Problem details:
Copy all lines in the data that contain the string "updateRes".

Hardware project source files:
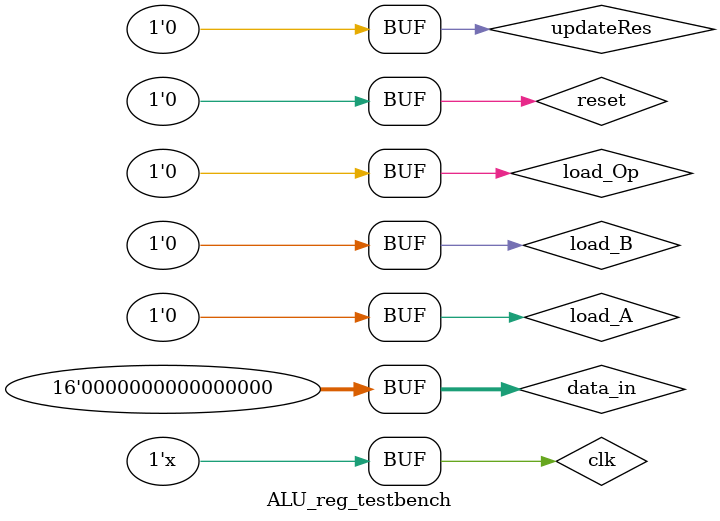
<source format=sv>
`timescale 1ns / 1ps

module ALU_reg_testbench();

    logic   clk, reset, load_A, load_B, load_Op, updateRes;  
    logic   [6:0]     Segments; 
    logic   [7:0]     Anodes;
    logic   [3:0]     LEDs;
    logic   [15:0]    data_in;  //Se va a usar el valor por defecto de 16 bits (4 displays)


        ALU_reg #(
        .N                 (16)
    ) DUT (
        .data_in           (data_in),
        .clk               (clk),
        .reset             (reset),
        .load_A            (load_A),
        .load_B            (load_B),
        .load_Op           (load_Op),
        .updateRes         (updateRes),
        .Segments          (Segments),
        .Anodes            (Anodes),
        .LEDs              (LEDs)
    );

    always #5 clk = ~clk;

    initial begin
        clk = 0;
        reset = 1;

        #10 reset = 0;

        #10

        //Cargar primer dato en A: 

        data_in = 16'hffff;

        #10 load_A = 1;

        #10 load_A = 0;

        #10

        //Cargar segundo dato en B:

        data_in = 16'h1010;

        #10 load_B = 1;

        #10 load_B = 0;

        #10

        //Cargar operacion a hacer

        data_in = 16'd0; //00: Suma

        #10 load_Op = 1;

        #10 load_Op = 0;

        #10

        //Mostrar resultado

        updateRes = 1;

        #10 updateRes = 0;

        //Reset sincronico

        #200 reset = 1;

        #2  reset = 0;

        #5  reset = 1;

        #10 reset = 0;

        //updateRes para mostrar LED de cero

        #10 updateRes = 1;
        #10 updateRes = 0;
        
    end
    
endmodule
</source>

Exercise response:
    logic   clk, reset, load_A, load_B, load_Op, updateRes;  
        .updateRes         (updateRes),
        updateRes = 1;
        #10 updateRes = 0;
        //updateRes para mostrar LED de cero
        #10 updateRes = 1;
        #10 updateRes = 0;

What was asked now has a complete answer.